Your beautifully manicured lawn can sometimes have a mind of its own when something is amiss. Whether your green thumb has plucked a few weeds in your day or you regularly hire a landscaper to get the job done, you might run into problems here and there. What would you do if your lawn suddenly stopped growing? If you’re concerned with the growth of your lawn, before you call a professional lawn care service provider, you’ll want to consider these signs.
A Shady Situation
Relaxing in your hammock under a weeping willow is a tranquil thought, but if you want a full and lush green lawn, you may have a problem. If your grass isn’t getting at least 6 hours of direct sunlight daily, it will negatively impact the growth of your lawn. Large, shady trees often have long and tough roots that prevent the grass from getting the nutrients it needs to grow into a big and bright green landscape. In addition to shady trees, seasonal elements such as leaf piles and snow can stunt your turf’s growth. During the cooler months, try to avoid stepping on the grass to prevent damage before spring comes along. You may consider hiring a landscaper to uproot the tree and replace it with a shade-tolerant tree, or covering the area with mulch.
Lack of Aerating
A simple frolic through the grass or a football game in the yard will slowly cause the soil to clump together, hindering air pockets from circulating through the roots for nutrient intake. A simple pull of the cores or plugs in your grass bed with your gardening tool will help those suffocating roots begin to breathe nutrients once again. Once this is done and with a sufficient supply of sunlight and water, your grass should be sprouting in no time.
Threads and Brown Spots
Just as all people dislike unbecoming brown spots on their face or body, your lawn doesn’t like this either. These web-like threads or brown spots on the grass’s surface are called Fusarium patches, and they occur when an area has been shaded for too long or is overloaded with fertilization. Fungicide is the most efficient way to reverse the damage. You can do this yourself but a professional landscaper will provide your lawn with an even and adequate amount.
Weed ‘Em Out
Mushrooms are a nutritious food source in the produce aisle, but certainly not to your beautifully-manicured turf.
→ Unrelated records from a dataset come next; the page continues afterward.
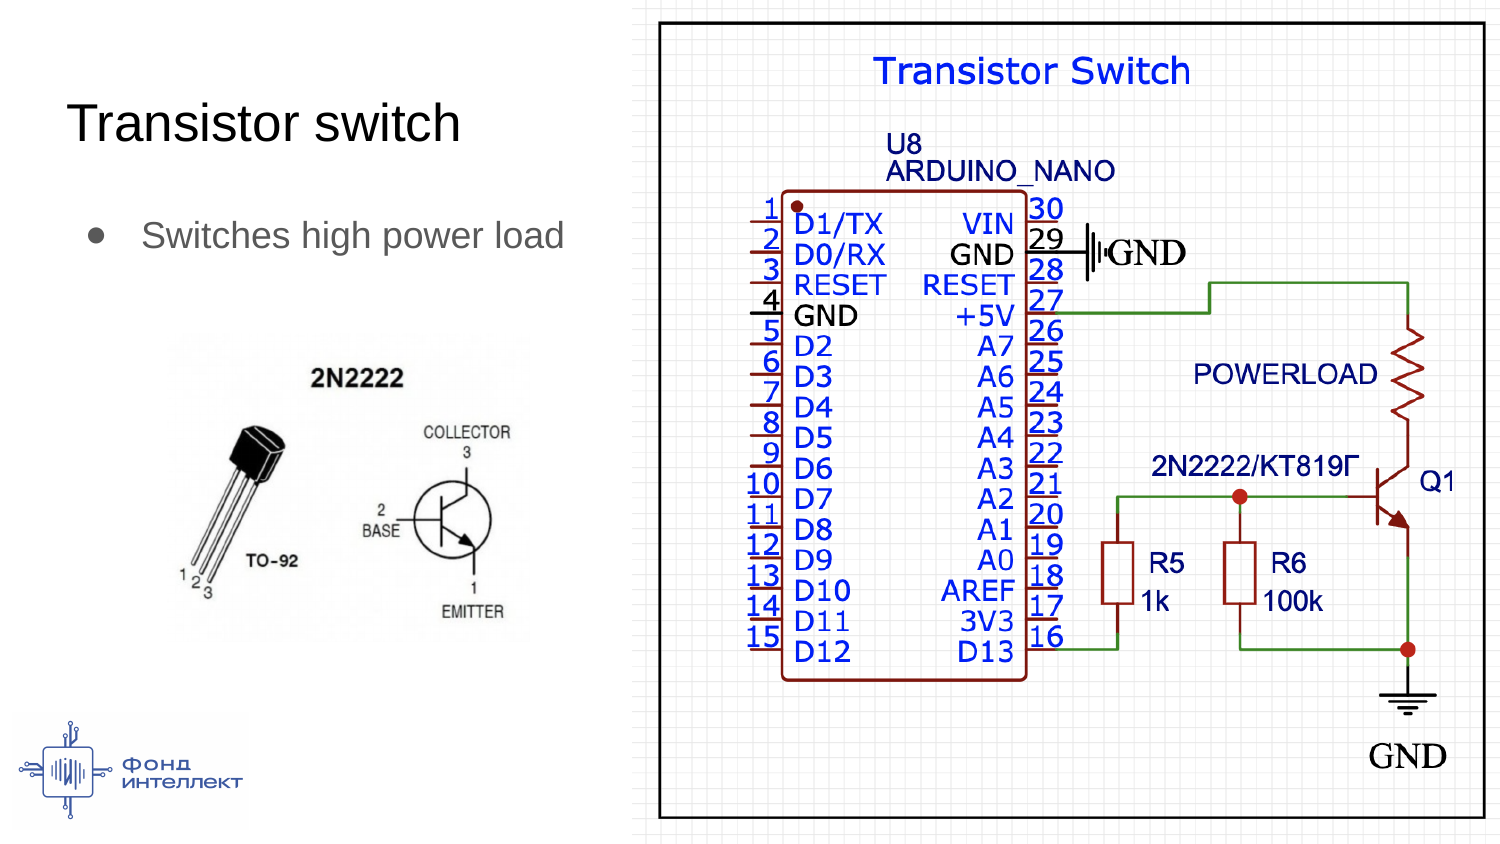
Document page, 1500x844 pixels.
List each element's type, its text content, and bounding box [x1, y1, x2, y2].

title Transistor switch [51, 72, 626, 167]
list Switches high power load [51, 189, 626, 750]
picture [12, 712, 249, 830]
picture [167, 333, 530, 643]
picture [632, 0, 1500, 844]
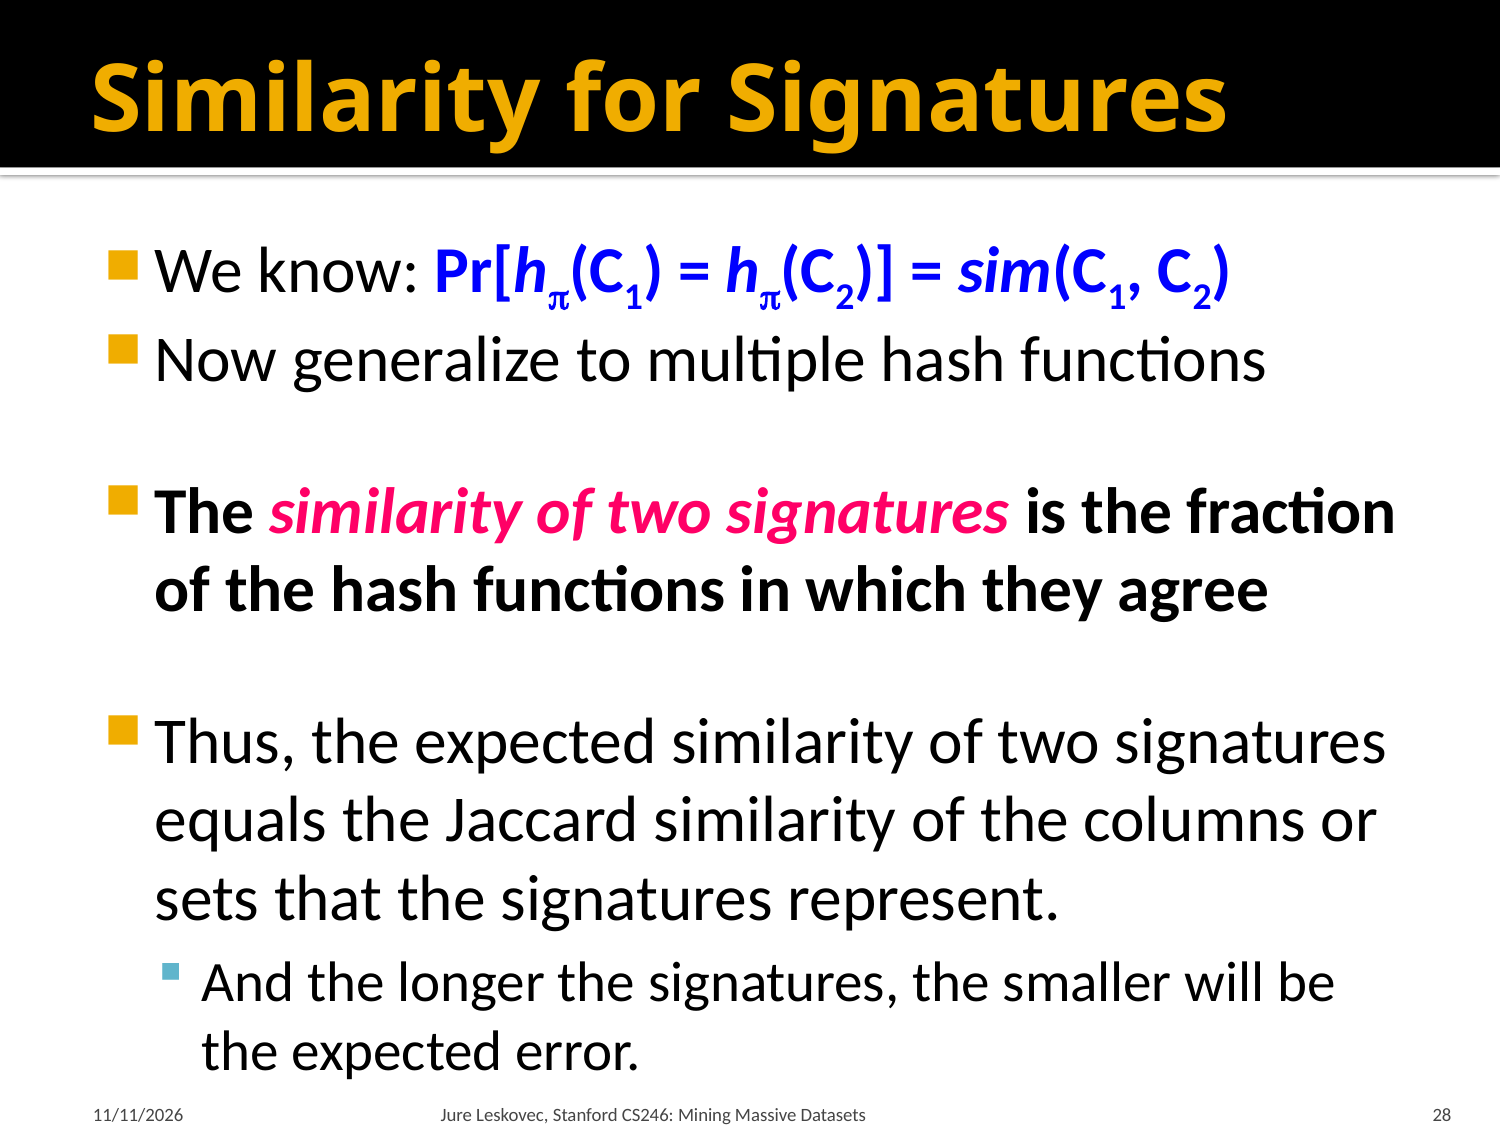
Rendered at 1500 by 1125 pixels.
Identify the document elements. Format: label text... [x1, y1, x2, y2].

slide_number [75, 1080, 425, 1125]
list We know: Pr[h(C1) = h(C2)] = sim(C1, C2) Now generalize to multiple hash functions The similarity of two signatures is the fraction of the hash functions in which they agree Thus, the expected similarity of two signatures equals the Jaccard similarity of the columns or sets that the signatures represent. And the longer the signatures, the smaller will be the expected error. [75, 212, 1425, 1100]
footer Jure Leskovec, Stanford CS246: Mining Massive Datasets [433, 1080, 1337, 1125]
slide_number 28 [1345, 1080, 1467, 1125]
title Similarity for Signatures [75, 12, 1425, 175]
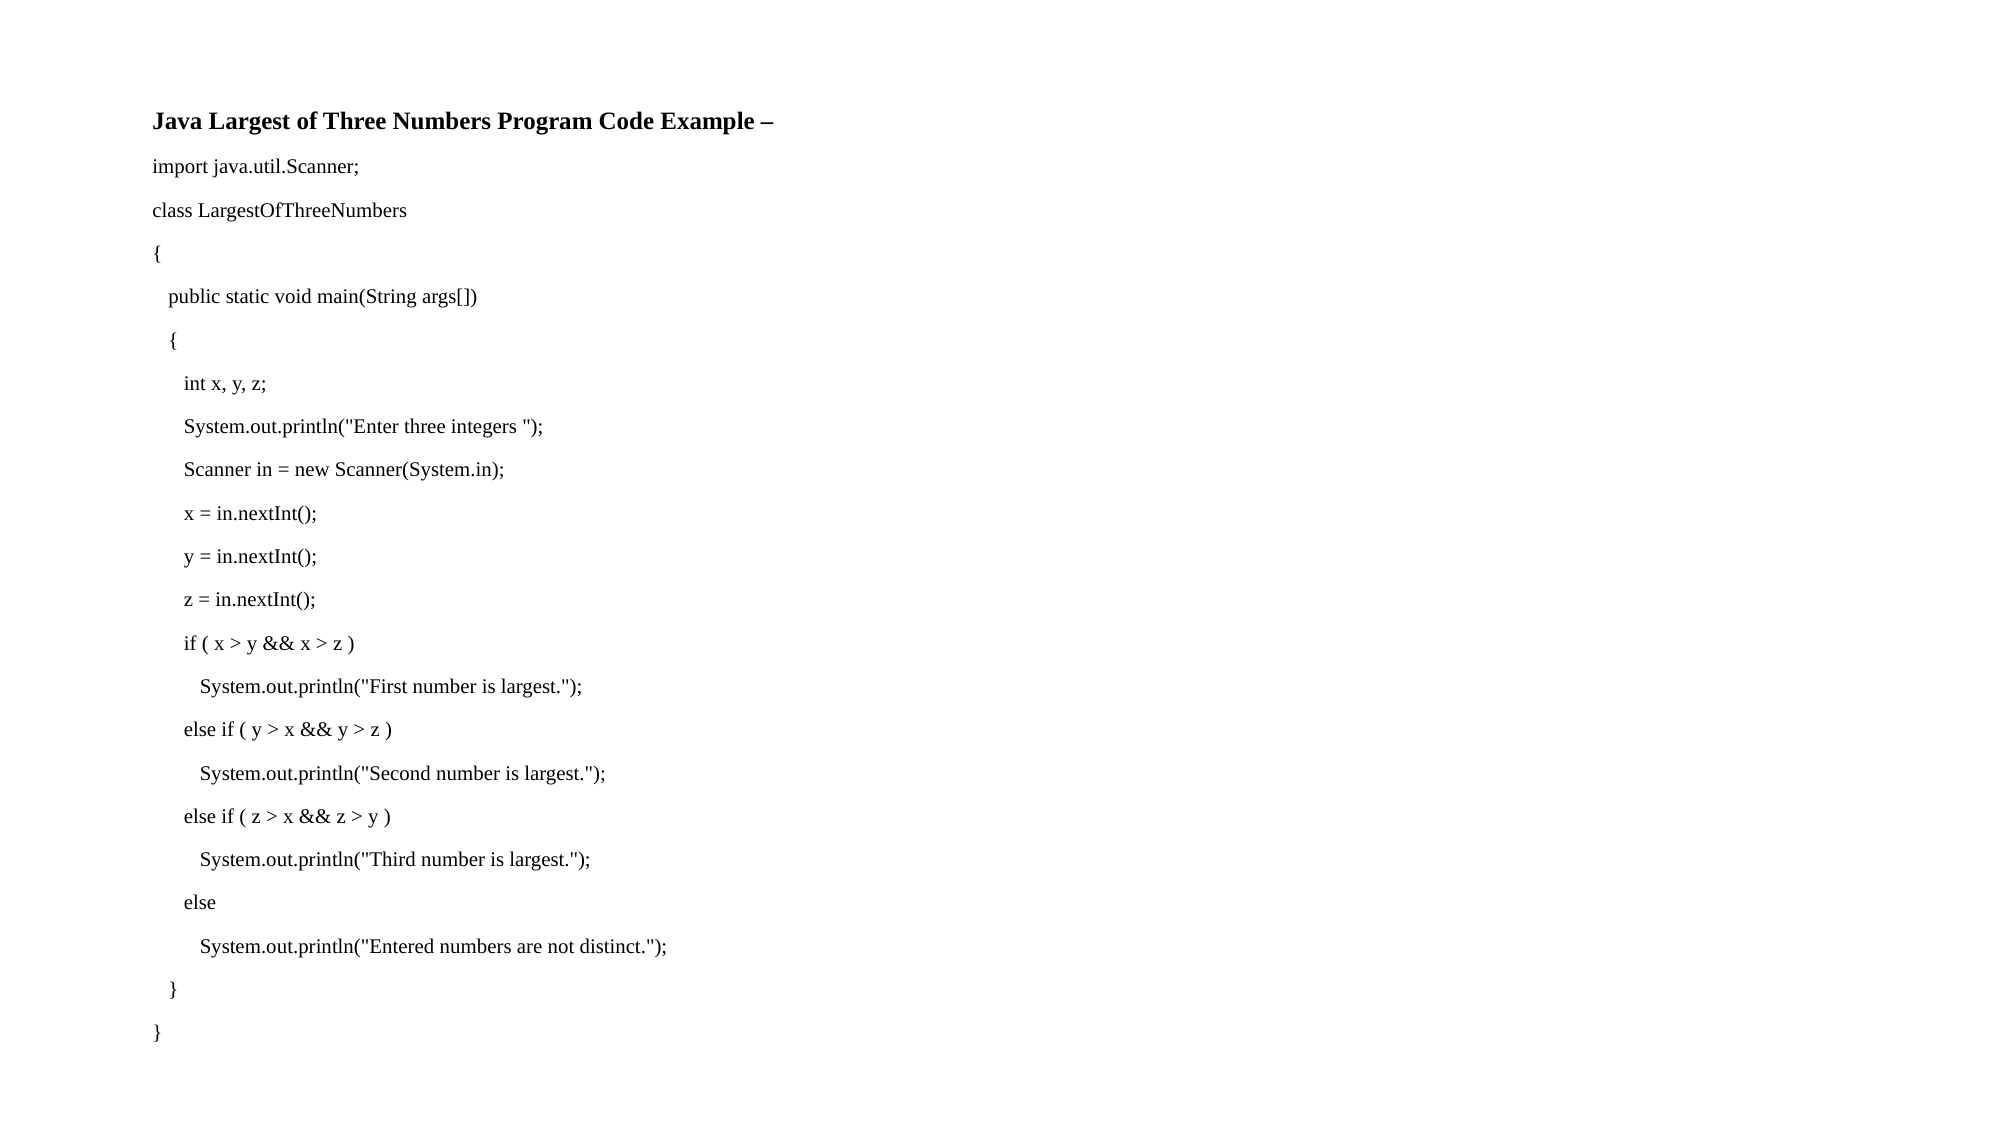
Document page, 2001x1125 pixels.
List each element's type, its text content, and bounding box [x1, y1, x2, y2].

list Java Largest of Three Numbers Program Code Example – import java.util.Scanner; class LargestOfThreeNumbers { public static void main(String args[]) { int x, y, z; System.out.println("Enter three integers "); Scanner in = new Scanner(System.in); x = in.nextInt(); y = in.nextInt(); z = in.nextInt(); if ( x > y && x > z ) System.out.println("First number is largest."); else if ( y > x && y > z ) System.out.println("Second number is largest."); else if ( z > x && z > y ) System.out.println("Third number is largest."); else System.out.println("Entered numbers are not distinct."); } } [137, 100, 1863, 1014]
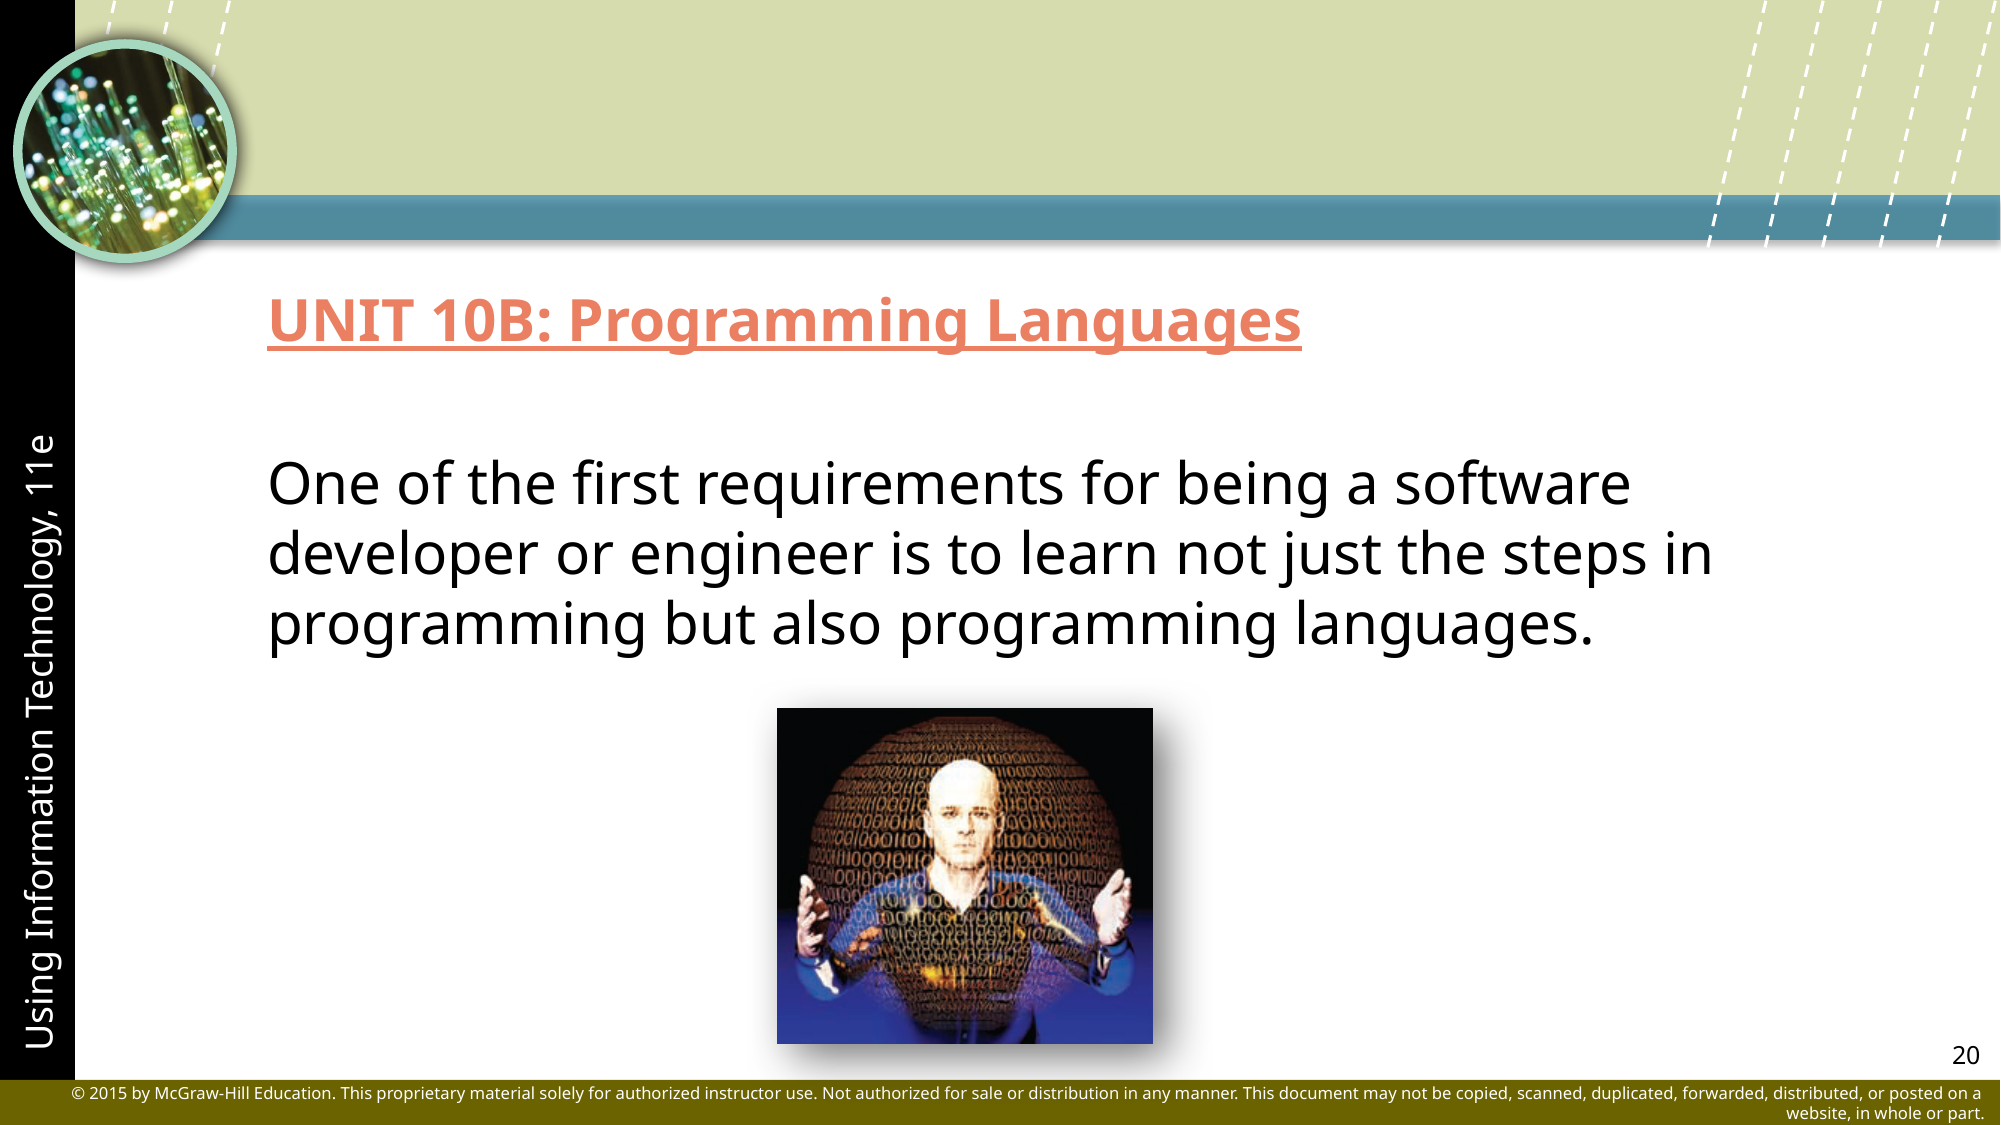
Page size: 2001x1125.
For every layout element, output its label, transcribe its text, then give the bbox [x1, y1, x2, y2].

list UNIT 10B: Programming Languages One of the first requirements for being a software developer or engineer is to learn not just the steps in programming but also programming languages. [252, 276, 1836, 1035]
slide_number 20 [1795, 1033, 1996, 1079]
picture [776, 708, 1153, 1044]
picture [23, 49, 227, 253]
Even though they are nearly impossible to get rid of by yourself, a landscaper will be able to get to the root of the problem by correcting the drainage problems and eradicating rotting organic material. Weeds are another hindrance to grass growing healthily. Simply pulling them may seem as though it’s helping, but when it rains, be prepared to start pulling and spraying. If you want the job done correctly, hire a professional that knows what appropriate weed killer to use, and how often to use it.